ASSIGNMENT: Please filter the entries and return only the lines that include "always".

Records from a dataset:
————————
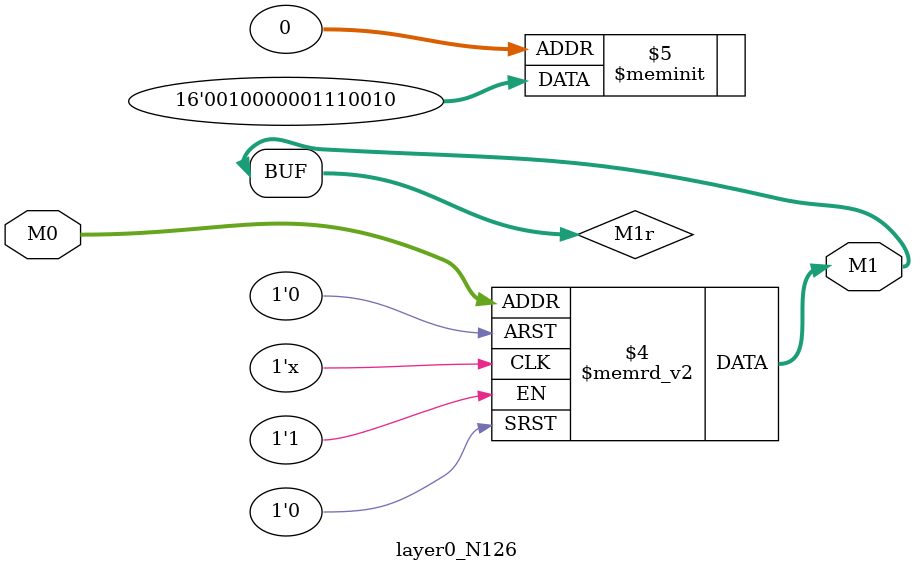
<source format=v>
module layer0_N126 ( input [2:0] M0, output [1:0] M1 );

	(*rom_style = "distributed" *) reg [1:0] M1r;
	assign M1 = M1r;
	always @ (M0) begin
		case (M0)
			3'b000: M1r = 2'b10;
			3'b100: M1r = 2'b00;
			3'b010: M1r = 2'b11;
			3'b110: M1r = 2'b10;
			3'b001: M1r = 2'b00;
			3'b101: M1r = 2'b00;
			3'b011: M1r = 2'b01;
			3'b111: M1r = 2'b00;

		endcase
	end
endmodule

</source>
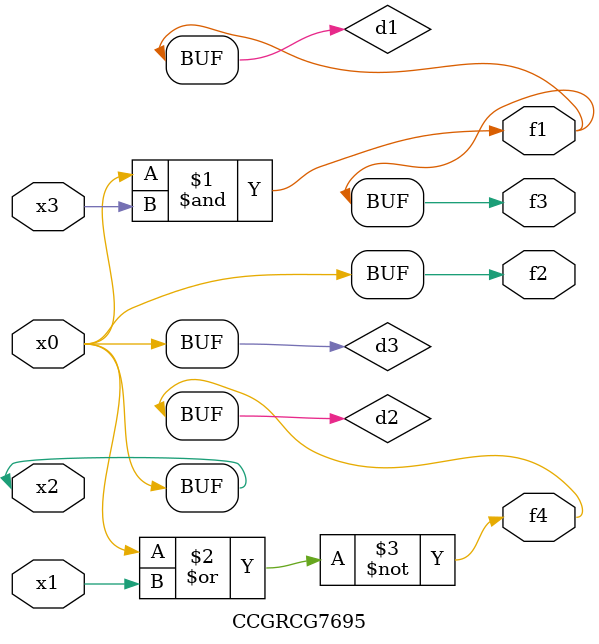
<source format=v>
module CCGRCG7695(
	input x0, x1, x2, x3,
	output f1, f2, f3, f4
);

	wire d1, d2, d3;

	and (d1, x2, x3);
	nor (d2, x0, x1);
	buf (d3, x0, x2);
	assign f1 = d1;
	assign f2 = d3;
	assign f3 = d1;
	assign f4 = d2;
endmodule

</source>
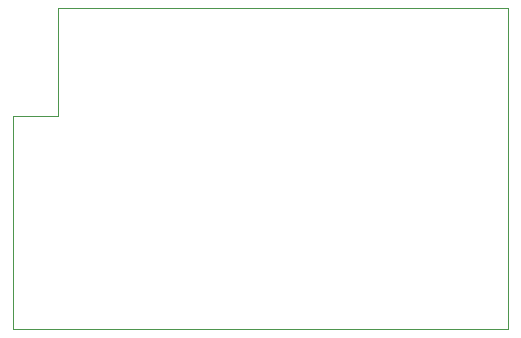
<source format=gm1>
G04 #@! TF.GenerationSoftware,KiCad,Pcbnew,6.0.11-2627ca5db0~126~ubuntu22.04.1*
G04 #@! TF.CreationDate,2023-02-08T11:56:43+02:00*
G04 #@! TF.ProjectId,MHI-AC-CTRL,4d48492d-4143-42d4-9354-524c2e6b6963,v2.3*
G04 #@! TF.SameCoordinates,Original*
G04 #@! TF.FileFunction,Profile,NP*
%FSLAX46Y46*%
G04 Gerber Fmt 4.6, Leading zero omitted, Abs format (unit mm)*
G04 Created by KiCad (PCBNEW 6.0.11-2627ca5db0~126~ubuntu22.04.1) date 2023-02-08 11:56:43*
%MOMM*%
%LPD*%
G01*
G04 APERTURE LIST*
G04 #@! TA.AperFunction,Profile*
%ADD10C,0.100000*%
G04 #@! TD*
G04 APERTURE END LIST*
D10*
X83058000Y-37084000D02*
X121158000Y-37084000D01*
X79248000Y-46228000D02*
X79248000Y-64262000D01*
X83058000Y-46228000D02*
X83058000Y-37084000D01*
X79248000Y-46228000D02*
X83058000Y-46228000D01*
X121158000Y-64262000D02*
X79248000Y-64262000D01*
X121158000Y-37084000D02*
X121158000Y-64262000D01*
M02*

</source>
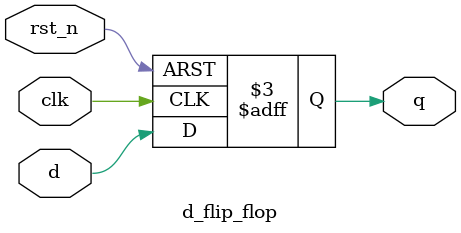
<source format=v>
module d_flip_flop (
    input wire clk,      // Clock input
    input wire rst_n,    // Asynchronous active-low reset
    input wire d,        // Data input
    output reg q         // Output
);

always @(posedge clk or negedge rst_n) begin
    if (!rst_n)
        q <= 1'b0;      // Reset output to 0
    else
        q <= d;         // Transfer input to output on clock edge
end

endmodule
</source>
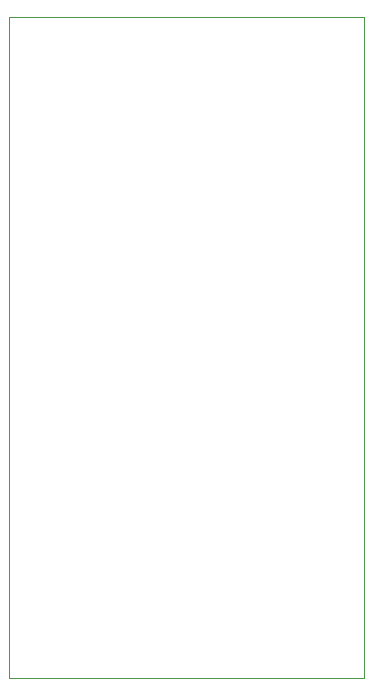
<source format=gbr>
G04 #@! TF.GenerationSoftware,KiCad,Pcbnew,(5.1.5)-3*
G04 #@! TF.CreationDate,2020-06-27T20:36:36+01:00*
G04 #@! TF.ProjectId,Schematic,53636865-6d61-4746-9963-2e6b69636164,v0.1*
G04 #@! TF.SameCoordinates,Original*
G04 #@! TF.FileFunction,Profile,NP*
%FSLAX46Y46*%
G04 Gerber Fmt 4.6, Leading zero omitted, Abs format (unit mm)*
G04 Created by KiCad (PCBNEW (5.1.5)-3) date 2020-06-27 20:36:36*
%MOMM*%
%LPD*%
G04 APERTURE LIST*
G04 #@! TA.AperFunction,Profile*
%ADD10C,0.050000*%
G04 #@! TD*
G04 APERTURE END LIST*
D10*
X200000000Y-110000000D02*
X200000000Y-110500000D01*
X170000000Y-110000000D02*
X170000000Y-110500000D01*
X200000000Y-55000000D02*
X200000000Y-54500000D01*
X170000000Y-55000000D02*
X170000000Y-54500000D01*
X200000000Y-55000000D02*
X200000000Y-80000000D01*
X170000000Y-80000000D02*
X170000000Y-55000000D01*
X170000000Y-110000000D02*
X170000000Y-80000000D01*
X200000000Y-110500000D02*
X170000000Y-110500000D01*
X200000000Y-80000000D02*
X200000000Y-110000000D01*
X170000000Y-54500000D02*
X200000000Y-54500000D01*
M02*

</source>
————————
COMPLETED TASK:
	always @ (M0) begin
always @(posedge clk or negedge rst_n) begin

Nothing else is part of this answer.